Hard-selling U
At housing summit, Mayor Darrell Steinberg says it’s sales tax or bust
A public battle over stripped park benches on K Street and continuing tensions over the city’s anti-camping ordinance backdropped a late-game pitch by Sacramento Mayor Darrell Steinberg at a housing summit this week.
On Monday, while appearing at the Sacramento Regional Affordable Housing Summit, Steinberg lobbied hard for his Measure U sales tax increase by saying it was the city’s main hope for tackling homelessness and tenant displacement.
“Our big play in Sacramento is Measure U,” he stressed, adding that some of the new revenues would be used to create a capital equity fund specifically for housing. The mayor estimated such an initiative could generate $450 million in additional revenue for affording living projects and an arsenal of improved homeless programs.
“We can’t put on the measure what we’re going to do, but I can be specific from my bully pulpit,” Steinberg told the crowd.
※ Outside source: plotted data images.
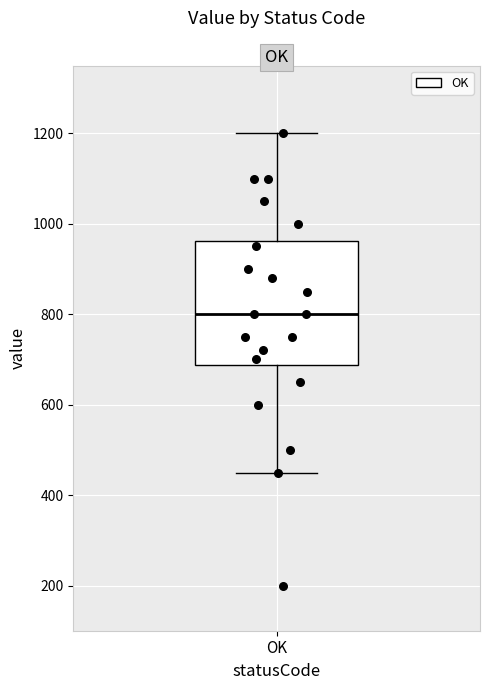

Transcribe this box plot: give where the median line is, the range the box spans, and where the two whiskers end, as read against the y-axis. The values are not printed on the chart, so give them approximately, as read against the axis.

median 800, box 680 to 960, whiskers 460 to 1200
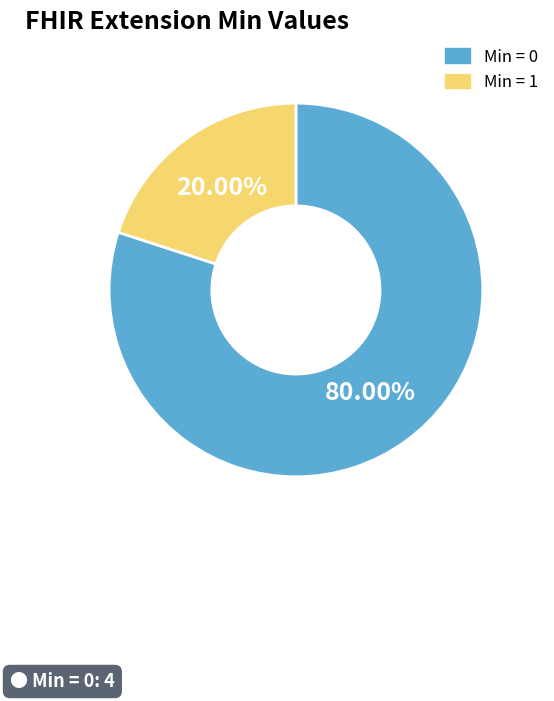

Is there a majority slice in this chart?

Yes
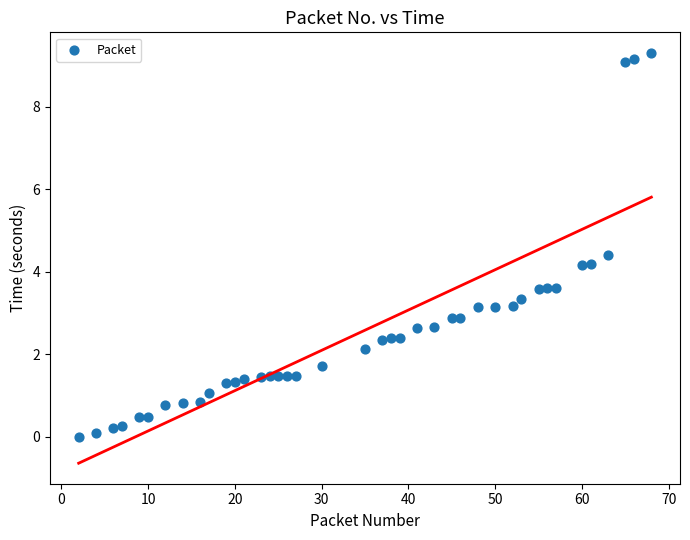

What is the range of Y values (max minus min)?

9.3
Steinberg made no mention of reinstating the city’s inclusionary housing rules that were ditched in 2015, which mandated developers build affordable units as part of any project. He did address questions about why Sacramento hasn’t attempted to pass a general obligation bond for housing, a type of property tax hike that’s recently netted between $550 million to $1.2 billion for jurisdictions such as Alameda County, Santa Clara County and the city of Los Angeles.
“I’m fine with the concept, but I’m wary of anything that requires a two-thirds vote,” Steinberg said of pursuing a bond. “We’ve had too many attempts here where we’ve lost on those votes.”
West Sacramento Mayor Chris Cabaldon backed Steinberg up on that point.
“We may have turned the corner when it comes to people weaponizing the term ‘affordable housing,’ but we’re far from being in a place where I think our voters will approve a property tax,” Cabaldon said.
That’s made Measure U a gamble for some. Constructed as an initiative that requires a simple majority vote to pass, any money raised through the doubled-up sales tax will go straight into the city’s general fund, meaning the city council can spend it as it pleases.
Fiscally conservative groups such as Eye on Sacramento and the Sacramento Taxpayers Association contend that means the money raised through the regressive tax will have to go toward the city’s mounting pension debt rather than the priorities Steinberg has outlined. Both groups helped form the No on Measure U coalition, which has made City Hall officials nervous about losing a revenue stream they’ve already woven into Sacramento’s future.
Steinberg, who recently called for park benches to be returned to the K Street corridor after Sister Libby Fernandez highlighted their removal on social media as hostile to homeless people, was also asked at the summit why Sacramento hasn’t considered passing a real estate transfer tax to help build affordable housing.
“Part of it is a political consideration,” he admitted. “A sales tax doesn’t have built-in opposition, a real estate tax does. It helps when you’re trying to sell these things that there’s not a major-funded opposition getting involved.”